Suppose $x_n, y_n$ are sequences of discrete (not necessarily independent) random variables and $\mathbb{P}(x_n=a_n)\to 1$ as $n\to \infty$ and $\mathbb{P}(y_n=b_n)\to 1$ as $n\to \infty$. I am trying to convince myself that we have $\mathbb{P}(x_ny_n=a_nb_n)\to 1$ as $n\to \infty$. We can start with the bound
$$\mathbb{P}(x_ny_n=a_nb_n)\geq \mathbb{P}(x_n=a_n\mbox{ and } y_n=b_n)=\mathbb{P}(x_n=a_n\big\vert y_n=b_n)\mathbb{P}(y_n=b).$$ Taking a limit on both sides yields $$\lim_{n\to \infty}\mathbb{P}(x_ny_n=a_nb_n)\geq \lim_{n\to \infty}\mathbb{P}(x_n=a_n\big\vert y_n=b_n).$$ We need to show that $$\lim_{n\to \infty}\mathbb{P}(x_n=a_n\big\vert y_n=b_n)=1.$$ Is this true?
Fix an $\epsilon > 0$. Then since $\lim_{n\rightarrow \infty} \mathbb{P}(x_n = a_n) = 1$ there must be an $N_x$ such that for all $n \geq N_x$ we have $\mathbb{P}(x_n = a_n) > 1-\epsilon/2$. Similarly, there exists an $N_y$ such that for all $n \geq N_y$ we have $\mathbb{P}(y_n = b_n) > 1-\epsilon/2$. Let $N = \max(N_x,N_y)$.

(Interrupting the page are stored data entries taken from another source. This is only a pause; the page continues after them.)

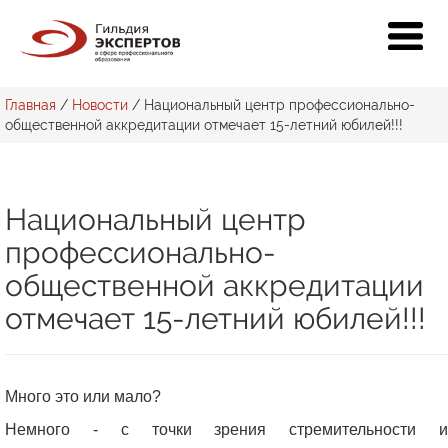
Главная
/
Новости
/
Национальный центр профессионально-
общественной аккредитации отмечает 15-летний юбилей!!!
Национальный центр
профессионально-
общественной аккредитации
отмечает 15-летний юбилей!!!
Много это или мало?
Немного - с точки зрения стремительности и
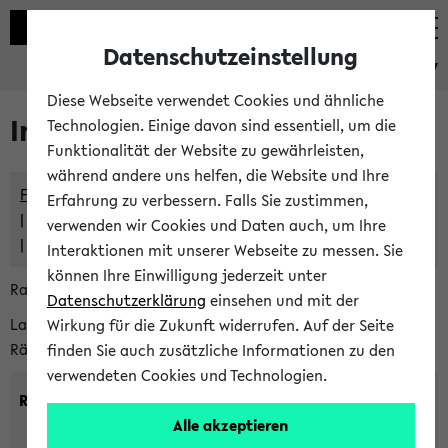
Datenschutzeinstellung
eKVV
Diese Webseite verwendet Cookies und ähnliche
Im eKVV verwaltete Räume
Technologien. Einige davon sind essentiell, um die
Funktionalität der Website zu gewährleisten,
während andere uns helfen, die Website und Ihre
Freie Räume und Veranstaltungsüberschneidungen
Erfahrung zu verbessern. Falls Sie zustimmen,
Raumüberschneidungen
verwenden wir Cookies und Daten auch, um Ihre
Hinweise der zentralen Raumvergabe
Interaktionen mit unserer Webseite zu messen. Sie
können Ihre Einwilligung jederzeit unter
Raumanfragen:
raumvergabe@uni-bielefeld.de
Datenschutzerklärung
einsehen und mit der
Lassen Sie sich alle Räume anzeigen oder suchen Sie nach
Wirkung für die Zukunft widerrufen. Auf der Seite
Räumen mit bestimmten Eigenschaften:
finden Sie auch zusätzliche Informationen zu den
verwendeten Cookies und Technologien.
Raumkriterien:
Alle akzeptieren
Raumkategorie:
min. Plätze:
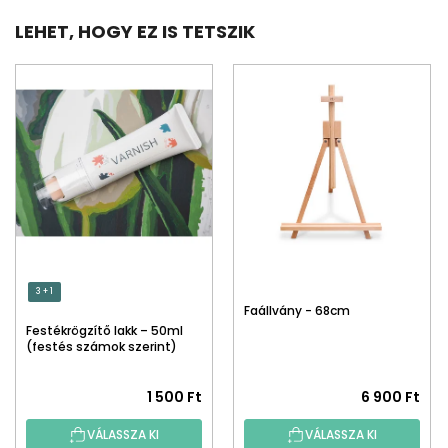
LEHET, HOGY EZ IS TETSZIK
3 + 1
Faállvány - 68cm
Festékrögzítő lakk – 50ml
(festés számok szerint)
1 500 Ft
6 900 Ft
VÁLASSZA KI
VÁLASSZA KI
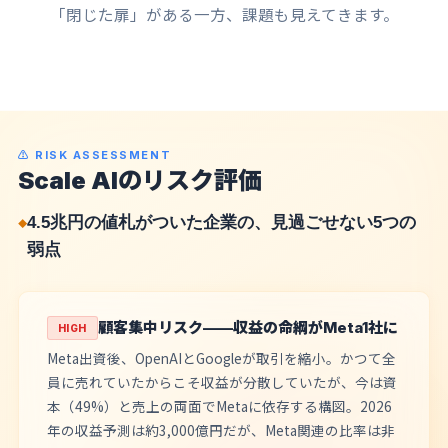
「閉じた扉」がある一方、課題も見えてきます。
⚠ RISK ASSESSMENT
Scale AIのリスク評価
4.5兆円の値札がついた企業の、見過ごせない5つの
弱点
顧客集中リスク——収益の命綱がMeta1社に
HIGH
Meta出資後、OpenAIとGoogleが取引を縮小。かつて全
員に売れていたからこそ収益が分散していたが、今は資
本（49%）と売上の両面でMetaに依存する構図。2026
年の収益予測は約3,000億円だが、Meta関連の比率は非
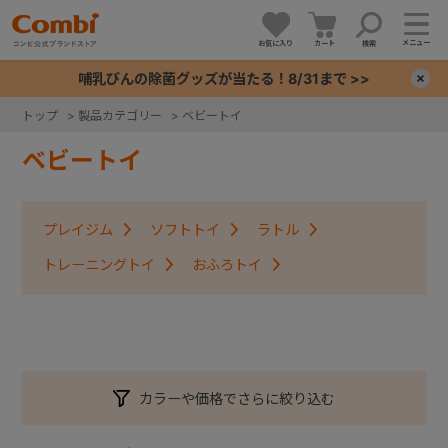
メニュー
お気に入り
カート
検索
哺乳びんの除菌グッズが当たる！8/31まで >>
×
トップ
>
製品カテゴリー
>
ベビートイ
+
ベビートイ
+
プレイジム
ソフトトイ
ラトル
+
トレーニングトイ
おふろトイ
+
カラーや価格でさらに絞り込む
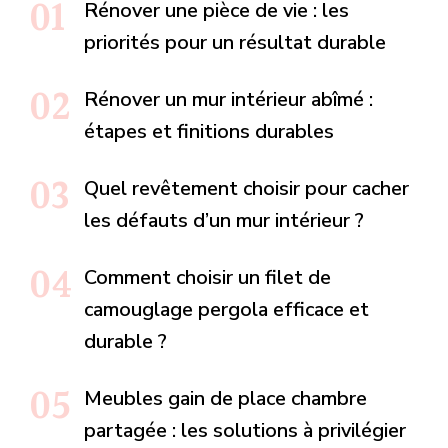
Rénover une pièce de vie : les
priorités pour un résultat durable
Rénover un mur intérieur abîmé :
étapes et finitions durables
Quel revêtement choisir pour cacher
les défauts d’un mur intérieur ?
Comment choisir un filet de
camouglage pergola efficace et
durable ?
Meubles gain de place chambre
partagée : les solutions à privilégier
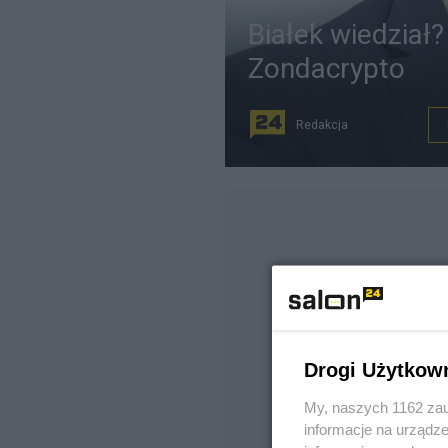
Białek wiedział
Zondacrypto
Redakcja
Drogi Użytkow
My, naszych 1162 zau
informacje na urządze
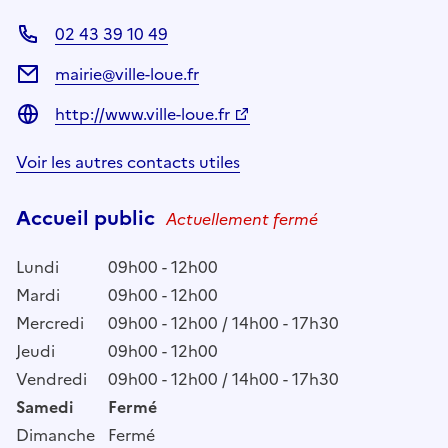
02 43 39 10 49
mairie@ville-loue.fr
http://www.ville-loue.fr
Voir les autres contacts utiles
Accueil public
Actuellement fermé
Lundi
09h00 - 12h00
Mardi
09h00 - 12h00
Mercredi
09h00 - 12h00 / 14h00 - 17h30
Jeudi
09h00 - 12h00
Vendredi
09h00 - 12h00 / 14h00 - 17h30
Samedi
Fermé
Dimanche
Fermé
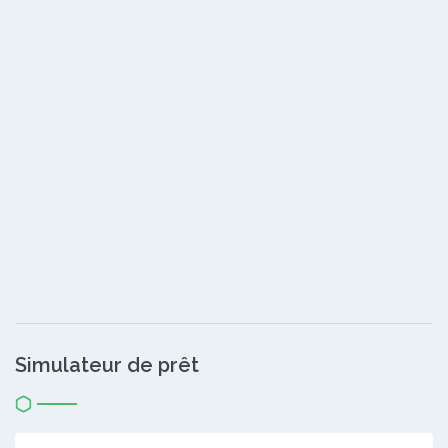
Simulateur de prêt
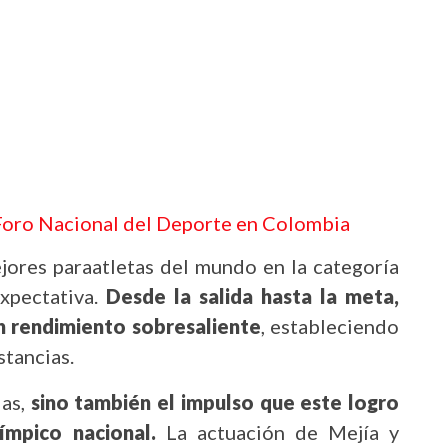
 Foro Nacional del Deporte en Colombia
jores paraatletas del mundo en la categoría
xpectativa.
Desde la salida hasta la meta,
 rendimiento sobresaliente
, estableciendo
stancias.
las,
sino también el impulso que este logro
ímpico nacional.
La actuación de Mejía y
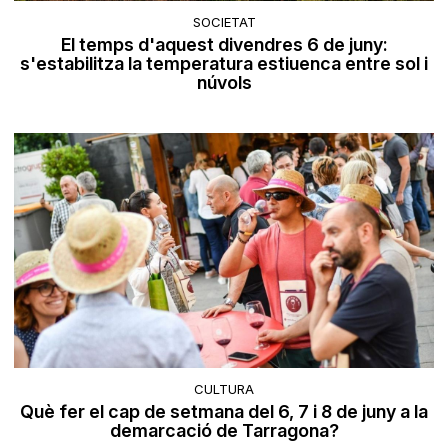
SOCIETAT
El temps d'aquest divendres 6 de juny:
s'estabilitza la temperatura estiuenca entre sol i
núvols
CULTURA
Què fer el cap de setmana del 6, 7 i 8 de juny a la
demarcació de Tarragona?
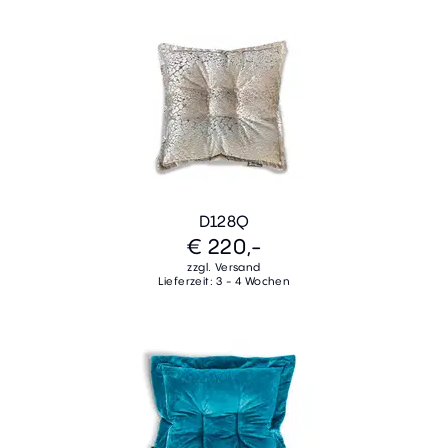
D128Q
€ 220,-
zzgl. Versand
Lieferzeit: 3 - 4 Wochen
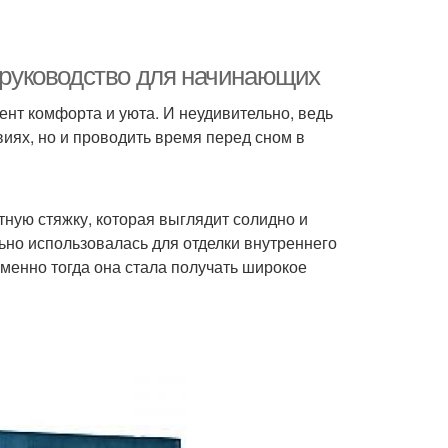
: руководство для начинающих
ент комфорта и уюта. И неудивительно, ведь
виях, но и проводить время перед сном в
тную стяжку, которая выглядит солидно и
льно использовалась для отделки внутреннего
 именно тогда она стала получать широкое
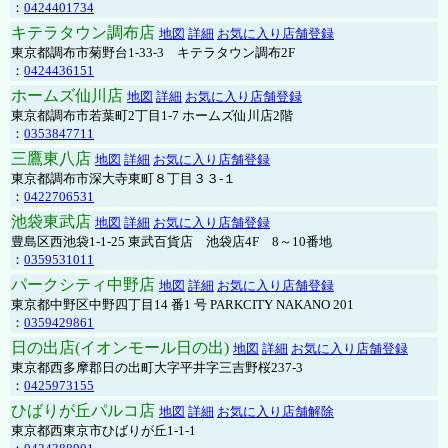
：
0424401734
キテラタウン調布店
地図
詳細
お気に入り店舗登録
東京都調布市菊野台1-33-3 キテラタウン調布2F
：
0424436151
ホームズ仙川店
地図
詳細
お気に入り店舗登録
東京都調布市若葉町2丁目1-7 ホームズ仙川店2階
：
0353847711
三鷹東八店
地図
詳細
お気に入り店舗登録
東京都調布市深大寺東町８丁目３３-１
：
0422706531
池袋東武店
地図
詳細
お気に入り店舗登録
豊島区西池袋1-1-25 東武百貨店 池袋店4F 8～10番地
：
0359531011
パークシティ中野店
地図
詳細
お気に入り店舗登録
東京都中野区中野四丁目14 番1 号 PARKCITY NAKANO 201
：
0359429861
日の出店(イオンモール日の出)
地図
詳細
お気に入り店舗登録
東京都西多摩郡日の出町大字平井字三吉野桜237-3
：
0425973155
ひばりが丘パルコ店
地図
詳細
お気に入り店舗解除
東京都西東京市ひばりが丘1-1-1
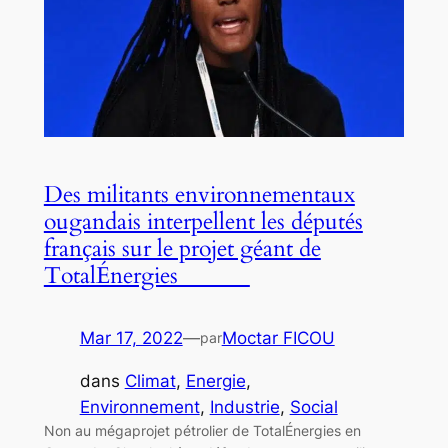
Des militants environnementaux
ougandais interpellent les députés
français sur le projet géant de
TotalÉnergies
Mar 17, 2022
—
Moctar FICOU
par
dans
Climat
, 
Energie
, 
Environnement
, 
Industrie
, 
Social
Non au mégaprojet pétrolier de TotalÉnergies en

Using this we have for $n \geq N$ \begin{align} 1 - \epsilon/2 &< \mathbb{P}(x_n = a_n) \\ &= \mathbb{P}(x_n = a_n \text{ and } y_n = b_n) + \mathbb{P}(x_n = a_n \text{ and } y_n \neq b_n) \\ &= \mathbb{P}(x_n = a_n \text{ and } y_n = b_n) + \mathbb{P}(x_n=a_n | y_n \neq b_n)\mathbb{P}(y_n \neq b_n) \\ &\leq \mathbb{P}(x_n = a_n \text{ and } y_n = b_n) + \mathbb{P}(y_n \neq b_n) \\ &< \mathbb{P}(x_n = a_n \text{ and } y_n = b_n) + \epsilon/2 \\ \implies1-\epsilon/2-\epsilon/2 &< \mathbb{P}(x_n = a_n \text{ and } y_n = b_n) \\ \implies 1-\epsilon&< \mathbb{P}(x_n = a_n \text{ and } y_n = b_n) \end{align} In particular this implies that for $n \geq N$ $$ 1-\epsilon < \mathbb{P}(x_n = a_n \text{ and } y_n = b_n) \leq \mathbb{P}(x_ny_n = a_nb_n) $$
This shows that indeed $$\lim_{n \rightarrow \infty} \mathbb{P}(x_ny_n = a_nb_n) = 1.$$